## Description of the task
Only lines holding the word "moved" are needed; copy each of them from the material.

## Provided information
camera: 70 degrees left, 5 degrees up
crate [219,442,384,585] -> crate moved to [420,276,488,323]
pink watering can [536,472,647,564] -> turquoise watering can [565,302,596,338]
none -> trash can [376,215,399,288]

* * *

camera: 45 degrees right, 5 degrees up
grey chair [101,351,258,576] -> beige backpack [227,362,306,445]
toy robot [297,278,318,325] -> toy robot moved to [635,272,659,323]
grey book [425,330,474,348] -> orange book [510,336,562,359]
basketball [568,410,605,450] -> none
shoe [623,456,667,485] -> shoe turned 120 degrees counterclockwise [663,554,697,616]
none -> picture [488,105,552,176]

## Your solution
crate [219,442,384,585] -> crate moved to [420,276,488,323]
toy robot [297,278,318,325] -> toy robot moved to [635,272,659,323]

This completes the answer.